Lady Macbeth e o não francês no plebiscito da constituição da União Européia

Publicado na Coluna Semanal do Dr. Noronha a convite do sítio “Última Instância – Revista Jurídica”, São Paulo, Brasil, 01 de junho de 2005.

LONDRES – Exultam as forças conservadoras britânicas pela rejeição francesa ao projeto de constituição da União Européia. Por forças conservadoras britânicas, entenda-se todo o espectro político do Reino Unido, já que o Partido Trabalhista, de finada e saudosa tradição socialista, converteu-se em neo-liberal, alinhou sua política externa àquela dos Estados Unidos da América, e tem sistemática e consistentemente promovido a desídia no âmbito europeu, bem como o unilateralismo nas relações internacionais.

Na realidade, os britânicos não se consideram europeus. Com acessão tardia à então CEE (Comunidade Econômica Européia), sua agenda tem sido a de dificultar, na medida do possível, o projeto europeu, ao mesmo tempo em que, como ansiosos aspirantes a sátrapas imperiais, promovem sua subordinação absoluta à política externa dos Estados Unidos. Assim, para os fins europeus, a política externa britânica assemelha-se ao perfil de Lady Macbeth, traiçoeira e peçonhenta personagem de Shakespeare.

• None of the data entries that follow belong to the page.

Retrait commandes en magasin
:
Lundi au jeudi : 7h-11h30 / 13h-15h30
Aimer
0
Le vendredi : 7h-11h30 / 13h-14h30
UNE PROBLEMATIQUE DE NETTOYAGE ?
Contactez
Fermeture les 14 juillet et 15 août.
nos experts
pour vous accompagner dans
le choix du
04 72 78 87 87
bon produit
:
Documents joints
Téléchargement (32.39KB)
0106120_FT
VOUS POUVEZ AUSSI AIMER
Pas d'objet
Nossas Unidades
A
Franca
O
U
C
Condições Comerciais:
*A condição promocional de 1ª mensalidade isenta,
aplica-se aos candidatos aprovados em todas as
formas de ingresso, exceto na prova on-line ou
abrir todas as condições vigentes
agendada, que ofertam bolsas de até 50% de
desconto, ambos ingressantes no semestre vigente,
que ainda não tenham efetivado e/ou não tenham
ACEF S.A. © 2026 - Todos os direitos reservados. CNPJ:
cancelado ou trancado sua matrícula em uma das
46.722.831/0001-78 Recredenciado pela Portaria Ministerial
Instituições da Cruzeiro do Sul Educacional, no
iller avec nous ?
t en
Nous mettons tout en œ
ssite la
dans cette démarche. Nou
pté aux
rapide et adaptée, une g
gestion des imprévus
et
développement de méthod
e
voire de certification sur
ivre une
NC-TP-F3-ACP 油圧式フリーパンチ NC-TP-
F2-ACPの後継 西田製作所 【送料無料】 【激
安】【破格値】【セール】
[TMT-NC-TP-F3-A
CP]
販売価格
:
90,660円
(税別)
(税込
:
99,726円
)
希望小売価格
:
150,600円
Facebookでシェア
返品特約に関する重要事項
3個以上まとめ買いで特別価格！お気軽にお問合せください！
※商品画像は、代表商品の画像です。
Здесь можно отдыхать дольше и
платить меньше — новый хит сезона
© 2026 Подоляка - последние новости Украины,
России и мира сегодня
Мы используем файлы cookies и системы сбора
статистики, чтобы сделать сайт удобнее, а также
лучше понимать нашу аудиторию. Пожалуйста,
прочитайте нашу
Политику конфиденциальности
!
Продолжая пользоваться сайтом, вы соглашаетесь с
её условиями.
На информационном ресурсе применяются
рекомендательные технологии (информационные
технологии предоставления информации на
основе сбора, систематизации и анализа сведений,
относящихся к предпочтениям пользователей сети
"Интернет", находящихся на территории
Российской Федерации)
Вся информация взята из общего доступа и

Com a rejeição pelo eleitorado francês, por aproximadamente 55% contra 45%, do projeto de constituição da UE, os britânicos, de um modo geral, consideraram-se vencedores, no próprio campo inimigo (?), do debate institucional sobre a formatação e o futuro das comunidades européias. Desejam os políticos britânicos que a Europa, orientada pelo tênue feixe do combalido farol do liberalismo, venha a representar um mercado econômico aberto, sem identidade política, sem moeda própria, sem política externa comum, sem defesa comum, sem nacionalidade, e caracterizada pela subserviência aos EUA e aos seus sátrapas regionais, o RU.

Na realidade, o trôpego ideário britânico não foi objeto do referendo, como querem fazer crer os políticos e observadores políticos do Reino Unido. Estava em votação um projeto de constituição que fora, em grande parte, orientado pelos próprios agentes diplomáticos daquele país, inclusive com uma tanto relevante quanto preocupante contribuição neo-liberal. O projeto contemplava ainda a expansão maior da UE, sem que ainda estejam absorvidos na economia os últimos 10 membros.

Os eleitores franceses foram às urnas, com um nível baixo de abstenção de apenas cerca de 30% do eleitorado, preocupados com uma agenda doméstica que compreendia uma grande frustração com a situação econômica estagnada do país; com o alto nível de desemprego, na casa dos 10%; com o alto endividamento público; e com uma pronunciada desesperança na liderança inepta do presidente Chirac, de resto aparentemente alienada e insensível aos grandes problemas domésticos.

Dessa maneira, não é de surpreender que 80% dos trabalhadores industriais franceses tenham votado contra o projeto de constituição, refletindo dramaticamente sua inquietude quanto ao panorama econômico e às percebidas propostas liberais nele embutidas. Da mesma forma, cerca de 52% dos eleitores do Partido Socialista posicionaram-se no campo do non. Por outro lado, os eleitores de extrema direita também votaram contra com o objetivo de bloquear o ingresso da Turquia na UE, que é apoiado pela política externa de Lady MacBeth, e também para manter vigente o infame protecionismo agrícola embutido na Política Agrícola Comum.

A realidade, todavia, não impede que o primeiro ministro britânico, um dos políticos mais desacreditados do mundo, que por sinal evoca outro notável personagem literário inglês, o inesquecível Artful Dodger, o adolescente punguista de Oliver Twist, de autoria de Charles Dickens, ofereça-se como líder no processo de resolução do impasse europeu. Que triste e lamentável opção!